*Stored data*
====

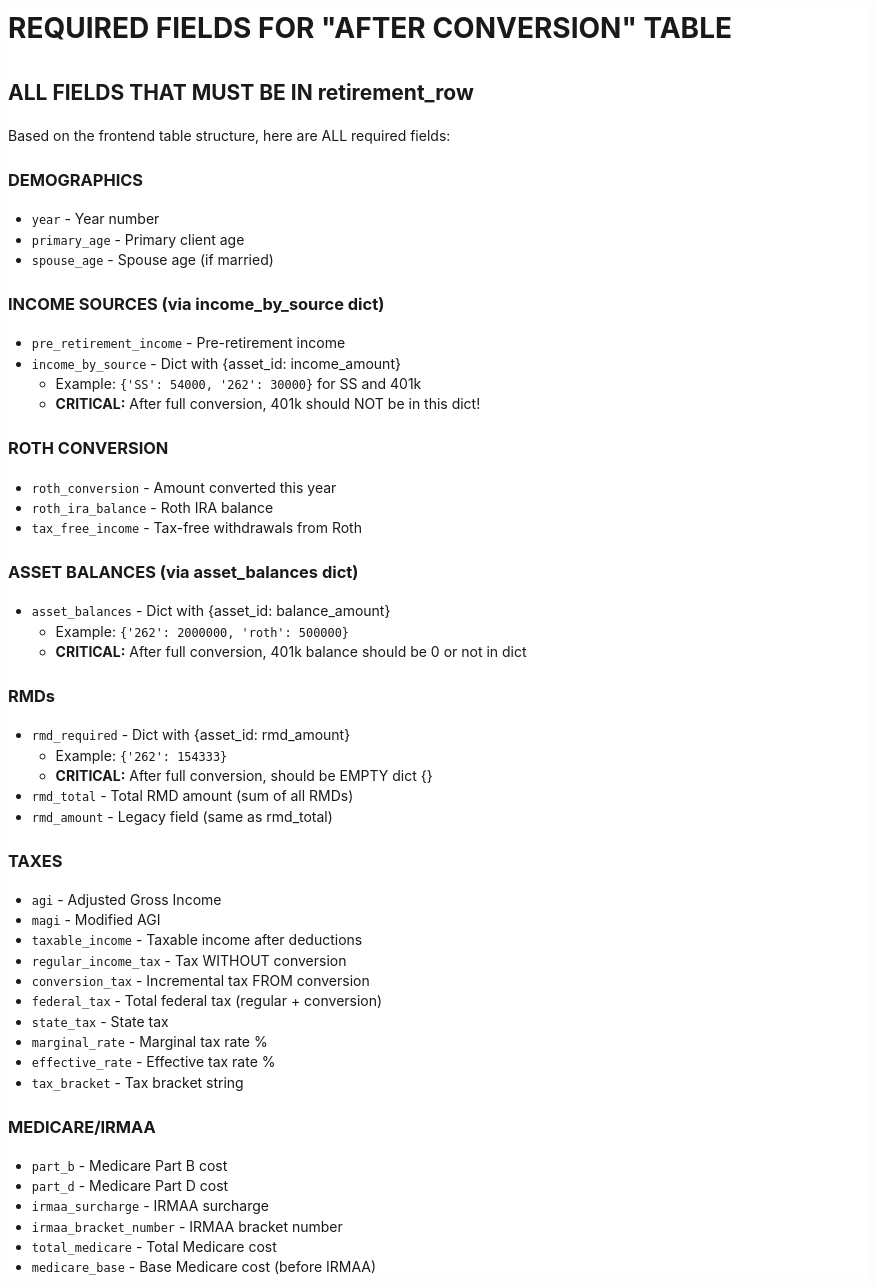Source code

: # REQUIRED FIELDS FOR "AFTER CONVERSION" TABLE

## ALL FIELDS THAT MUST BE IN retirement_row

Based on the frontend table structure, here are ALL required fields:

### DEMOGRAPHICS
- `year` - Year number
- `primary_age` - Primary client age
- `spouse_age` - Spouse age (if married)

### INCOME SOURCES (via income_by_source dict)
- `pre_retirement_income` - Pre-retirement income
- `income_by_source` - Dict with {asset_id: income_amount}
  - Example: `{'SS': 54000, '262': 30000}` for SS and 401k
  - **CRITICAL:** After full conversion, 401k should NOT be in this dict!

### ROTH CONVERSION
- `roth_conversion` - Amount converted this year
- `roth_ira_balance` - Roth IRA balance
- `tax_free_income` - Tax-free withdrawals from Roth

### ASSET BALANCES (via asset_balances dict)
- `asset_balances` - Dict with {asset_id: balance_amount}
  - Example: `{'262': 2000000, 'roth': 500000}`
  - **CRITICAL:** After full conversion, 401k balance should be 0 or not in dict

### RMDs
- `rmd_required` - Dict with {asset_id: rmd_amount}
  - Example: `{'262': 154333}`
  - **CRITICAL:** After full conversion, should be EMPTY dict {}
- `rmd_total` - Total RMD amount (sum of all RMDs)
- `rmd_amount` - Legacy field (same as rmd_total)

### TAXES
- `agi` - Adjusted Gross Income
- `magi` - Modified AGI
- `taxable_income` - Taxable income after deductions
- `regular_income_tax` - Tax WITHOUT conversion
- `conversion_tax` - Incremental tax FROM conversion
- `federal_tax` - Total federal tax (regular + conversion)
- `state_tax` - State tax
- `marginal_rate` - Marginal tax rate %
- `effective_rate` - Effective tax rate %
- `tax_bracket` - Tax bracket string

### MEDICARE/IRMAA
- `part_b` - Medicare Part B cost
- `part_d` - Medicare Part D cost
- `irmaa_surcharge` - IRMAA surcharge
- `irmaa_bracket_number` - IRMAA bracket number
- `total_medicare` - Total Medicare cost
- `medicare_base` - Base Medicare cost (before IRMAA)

====

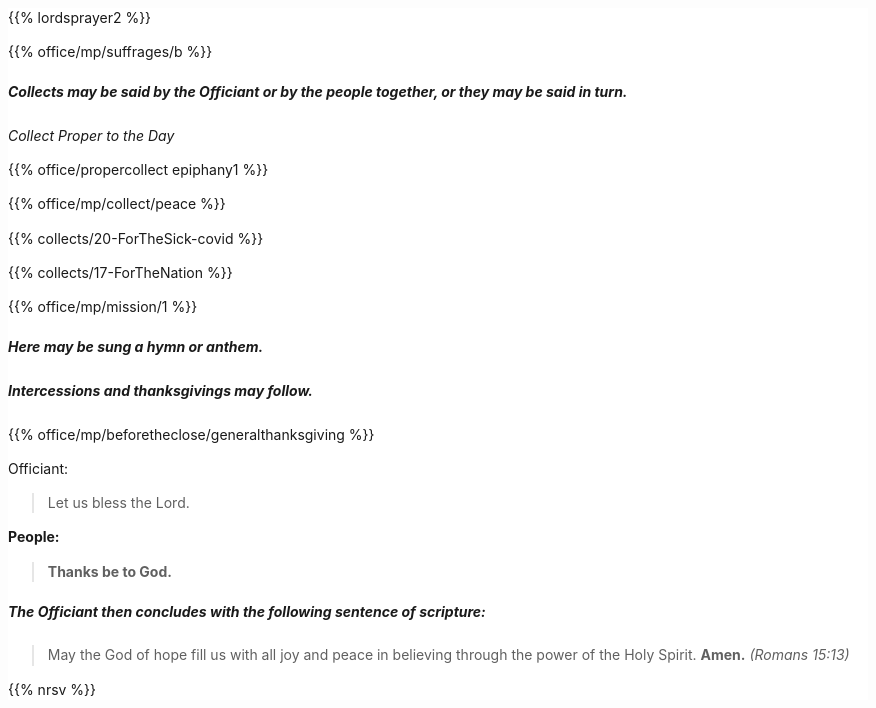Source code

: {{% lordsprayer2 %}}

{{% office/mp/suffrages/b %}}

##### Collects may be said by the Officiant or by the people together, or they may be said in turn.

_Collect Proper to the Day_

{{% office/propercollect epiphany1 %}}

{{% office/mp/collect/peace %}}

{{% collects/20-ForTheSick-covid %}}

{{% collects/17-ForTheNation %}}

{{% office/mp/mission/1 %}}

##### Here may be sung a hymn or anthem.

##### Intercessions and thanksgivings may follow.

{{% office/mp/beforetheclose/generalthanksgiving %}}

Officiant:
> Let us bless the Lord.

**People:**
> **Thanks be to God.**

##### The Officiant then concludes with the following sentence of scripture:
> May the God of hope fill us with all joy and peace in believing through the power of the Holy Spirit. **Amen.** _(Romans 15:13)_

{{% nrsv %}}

====

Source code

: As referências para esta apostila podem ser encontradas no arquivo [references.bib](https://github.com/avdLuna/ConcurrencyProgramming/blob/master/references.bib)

====

From the line that has "Part B cost" through the line that has "cost (before IRMAA)", copy every line exactly as it appears above, and leave out all others.

- `part_b` - Medicare Part B cost
- `part_d` - Medicare Part D cost
- `irmaa_surcharge` - IRMAA surcharge
- `irmaa_bracket_number` - IRMAA bracket number
- `total_medicare` - Total Medicare cost
- `medicare_base` - Base Medicare cost (before IRMAA)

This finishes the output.